• **RECORDS FOR THE EXERCISE**:
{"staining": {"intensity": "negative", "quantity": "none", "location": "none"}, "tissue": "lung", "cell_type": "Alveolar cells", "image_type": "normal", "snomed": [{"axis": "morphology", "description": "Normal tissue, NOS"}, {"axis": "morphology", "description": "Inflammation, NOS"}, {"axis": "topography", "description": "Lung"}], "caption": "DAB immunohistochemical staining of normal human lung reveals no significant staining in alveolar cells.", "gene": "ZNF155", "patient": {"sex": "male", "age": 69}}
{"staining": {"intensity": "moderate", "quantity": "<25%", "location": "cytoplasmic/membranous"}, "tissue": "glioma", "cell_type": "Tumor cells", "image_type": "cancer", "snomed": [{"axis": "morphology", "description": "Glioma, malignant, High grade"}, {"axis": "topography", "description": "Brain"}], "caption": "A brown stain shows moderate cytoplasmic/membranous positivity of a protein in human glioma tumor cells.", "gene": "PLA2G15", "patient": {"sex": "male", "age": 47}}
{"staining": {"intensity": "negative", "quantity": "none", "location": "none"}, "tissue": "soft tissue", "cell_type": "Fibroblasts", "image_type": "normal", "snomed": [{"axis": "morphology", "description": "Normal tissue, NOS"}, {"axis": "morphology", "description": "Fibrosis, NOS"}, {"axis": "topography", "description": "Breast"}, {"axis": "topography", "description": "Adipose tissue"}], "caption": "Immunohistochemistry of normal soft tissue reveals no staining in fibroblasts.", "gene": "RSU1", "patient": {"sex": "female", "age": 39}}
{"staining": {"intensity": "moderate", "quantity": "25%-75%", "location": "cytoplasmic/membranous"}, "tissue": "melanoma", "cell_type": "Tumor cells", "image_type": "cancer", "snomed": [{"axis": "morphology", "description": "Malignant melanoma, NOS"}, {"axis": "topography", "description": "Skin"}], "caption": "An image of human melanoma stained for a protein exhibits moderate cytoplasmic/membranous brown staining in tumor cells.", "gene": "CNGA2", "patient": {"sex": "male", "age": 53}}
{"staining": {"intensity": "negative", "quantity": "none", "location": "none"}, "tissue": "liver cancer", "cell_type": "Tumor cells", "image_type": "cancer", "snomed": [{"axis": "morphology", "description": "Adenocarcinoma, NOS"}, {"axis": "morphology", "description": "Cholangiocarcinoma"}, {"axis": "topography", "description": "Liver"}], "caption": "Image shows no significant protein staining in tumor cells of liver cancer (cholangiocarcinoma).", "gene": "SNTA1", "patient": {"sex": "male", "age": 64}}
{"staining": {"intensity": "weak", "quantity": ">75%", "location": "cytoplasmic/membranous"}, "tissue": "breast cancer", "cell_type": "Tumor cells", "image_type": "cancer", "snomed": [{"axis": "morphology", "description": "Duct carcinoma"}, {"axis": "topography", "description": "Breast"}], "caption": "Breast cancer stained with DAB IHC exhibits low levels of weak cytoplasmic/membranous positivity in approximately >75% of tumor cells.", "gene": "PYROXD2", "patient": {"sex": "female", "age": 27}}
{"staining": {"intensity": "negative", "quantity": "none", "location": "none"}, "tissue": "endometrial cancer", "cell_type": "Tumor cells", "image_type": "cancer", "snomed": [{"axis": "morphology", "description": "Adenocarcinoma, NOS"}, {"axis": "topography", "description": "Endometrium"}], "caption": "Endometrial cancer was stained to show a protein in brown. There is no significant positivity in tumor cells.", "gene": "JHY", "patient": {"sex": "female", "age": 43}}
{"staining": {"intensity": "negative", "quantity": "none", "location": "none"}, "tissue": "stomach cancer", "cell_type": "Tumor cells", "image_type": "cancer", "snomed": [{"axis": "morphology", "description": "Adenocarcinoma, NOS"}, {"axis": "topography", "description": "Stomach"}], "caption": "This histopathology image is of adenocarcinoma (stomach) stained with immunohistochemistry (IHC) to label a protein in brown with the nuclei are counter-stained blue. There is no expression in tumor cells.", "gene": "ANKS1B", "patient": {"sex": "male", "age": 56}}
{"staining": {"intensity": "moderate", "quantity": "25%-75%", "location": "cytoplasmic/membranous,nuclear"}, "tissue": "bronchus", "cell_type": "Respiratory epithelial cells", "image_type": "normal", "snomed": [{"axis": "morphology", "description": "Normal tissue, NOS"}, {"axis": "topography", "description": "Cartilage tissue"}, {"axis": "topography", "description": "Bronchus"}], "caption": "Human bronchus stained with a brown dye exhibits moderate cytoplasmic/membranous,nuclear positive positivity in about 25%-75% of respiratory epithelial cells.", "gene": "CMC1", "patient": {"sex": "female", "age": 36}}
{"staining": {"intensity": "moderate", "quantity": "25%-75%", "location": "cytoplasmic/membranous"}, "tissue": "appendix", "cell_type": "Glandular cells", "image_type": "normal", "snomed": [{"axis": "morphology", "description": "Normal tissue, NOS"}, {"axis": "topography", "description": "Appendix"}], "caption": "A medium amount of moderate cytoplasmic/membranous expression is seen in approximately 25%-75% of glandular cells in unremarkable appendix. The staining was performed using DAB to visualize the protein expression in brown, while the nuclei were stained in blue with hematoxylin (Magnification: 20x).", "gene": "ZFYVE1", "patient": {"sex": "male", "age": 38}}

• **GOAL OF THE EXERCISE**: Reproduce the listing above verbatim, from first line to last.

• **RESULT OF THE TASK**:
{"staining": {"intensity": "negative", "quantity": "none", "location": "none"}, "tissue": "lung", "cell_type": "Alveolar cells", "image_type": "normal", "snomed": [{"axis": "morphology", "description": "Normal tissue, NOS"}, {"axis": "morphology", "description": "Inflammation, NOS"}, {"axis": "topography", "description": "Lung"}], "caption": "DAB immunohistochemical staining of normal human lung reveals no significant staining in alveolar cells.", "gene": "ZNF155", "patient": {"sex": "male", "age": 69}}
{"staining": {"intensity": "moderate", "quantity": "<25%", "location": "cytoplasmic/membranous"}, "tissue": "glioma", "cell_type": "Tumor cells", "image_type": "cancer", "snomed": [{"axis": "morphology", "description": "Glioma, malignant, High grade"}, {"axis": "topography", "description": "Brain"}], "caption": "A brown stain shows moderate cytoplasmic/membranous positivity of a protein in human glioma tumor cells.", "gene": "PLA2G15", "patient": {"sex": "male", "age": 47}}
{"staining": {"intensity": "negative", "quantity": "none", "location": "none"}, "tissue": "soft tissue", "cell_type": "Fibroblasts", "image_type": "normal", "snomed": [{"axis": "morphology", "description": "Normal tissue, NOS"}, {"axis": "morphology", "description": "Fibrosis, NOS"}, {"axis": "topography", "description": "Breast"}, {"axis": "topography", "description": "Adipose tissue"}], "caption": "Immunohistochemistry of normal soft tissue reveals no staining in fibroblasts.", "gene": "RSU1", "patient": {"sex": "female", "age": 39}}
{"staining": {"intensity": "moderate", "quantity": "25%-75%", "location": "cytoplasmic/membranous"}, "tissue": "melanoma", "cell_type": "Tumor cells", "image_type": "cancer", "snomed": [{"axis": "morphology", "description": "Malignant melanoma, NOS"}, {"axis": "topography", "description": "Skin"}], "caption": "An image of human melanoma stained for a protein exhibits moderate cytoplasmic/membranous brown staining in tumor cells.", "gene": "CNGA2", "patient": {"sex": "male", "age": 53}}
{"staining": {"intensity": "negative", "quantity": "none", "location": "none"}, "tissue": "liver cancer", "cell_type": "Tumor cells", "image_type": "cancer", "snomed": [{"axis": "morphology", "description": "Adenocarcinoma, NOS"}, {"axis": "morphology", "description": "Cholangiocarcinoma"}, {"axis": "topography", "description": "Liver"}], "caption": "Image shows no significant protein staining in tumor cells of liver cancer (cholangiocarcinoma).", "gene": "SNTA1", "patient": {"sex": "male", "age": 64}}
{"staining": {"intensity": "weak", "quantity": ">75%", "location": "cytoplasmic/membranous"}, "tissue": "breast cancer", "cell_type": "Tumor cells", "image_type": "cancer", "snomed": [{"axis": "morphology", "description": "Duct carcinoma"}, {"axis": "topography", "description": "Breast"}], "caption": "Breast cancer stained with DAB IHC exhibits low levels of weak cytoplasmic/membranous positivity in approximately >75% of tumor cells.", "gene": "PYROXD2", "patient": {"sex": "female", "age": 27}}
{"staining": {"intensity": "negative", "quantity": "none", "location": "none"}, "tissue": "endometrial cancer", "cell_type": "Tumor cells", "image_type": "cancer", "snomed": [{"axis": "morphology", "description": "Adenocarcinoma, NOS"}, {"axis": "topography", "description": "Endometrium"}], "caption": "Endometrial cancer was stained to show a protein in brown. There is no significant positivity in tumor cells.", "gene": "JHY", "patient": {"sex": "female", "age": 43}}
{"staining": {"intensity": "negative", "quantity": "none", "location": "none"}, "tissue": "stomach cancer", "cell_type": "Tumor cells", "image_type": "cancer", "snomed": [{"axis": "morphology", "description": "Adenocarcinoma, NOS"}, {"axis": "topography", "description": "Stomach"}], "caption": "This histopathology image is of adenocarcinoma (stomach) stained with immunohistochemistry (IHC) to label a protein in brown with the nuclei are counter-stained blue. There is no expression in tumor cells.", "gene": "ANKS1B", "patient": {"sex": "male", "age": 56}}
{"staining": {"intensity": "moderate", "quantity": "25%-75%", "location": "cytoplasmic/membranous,nuclear"}, "tissue": "bronchus", "cell_type": "Respiratory epithelial cells", "image_type": "normal", "snomed": [{"axis": "morphology", "description": "Normal tissue, NOS"}, {"axis": "topography", "description": "Cartilage tissue"}, {"axis": "topography", "description": "Bronchus"}], "caption": "Human bronchus stained with a brown dye exhibits moderate cytoplasmic/membranous,nuclear positive positivity in about 25%-75% of respiratory epithelial cells.", "gene": "CMC1", "patient": {"sex": "female", "age": 36}}
{"staining": {"intensity": "moderate", "quantity": "25%-75%", "location": "cytoplasmic/membranous"}, "tissue": "appendix", "cell_type": "Glandular cells", "image_type": "normal", "snomed": [{"axis": "morphology", "description": "Normal tissue, NOS"}, {"axis": "topography", "description": "Appendix"}], "caption": "A medium amount of moderate cytoplasmic/membranous expression is seen in approximately 25%-75% of glandular cells in unremarkable appendix. The staining was performed using DAB to visualize the protein expression in brown, while the nuclei were stained in blue with hematoxylin (Magnification: 20x).", "gene": "ZFYVE1", "patient": {"sex": "male", "age": 38}}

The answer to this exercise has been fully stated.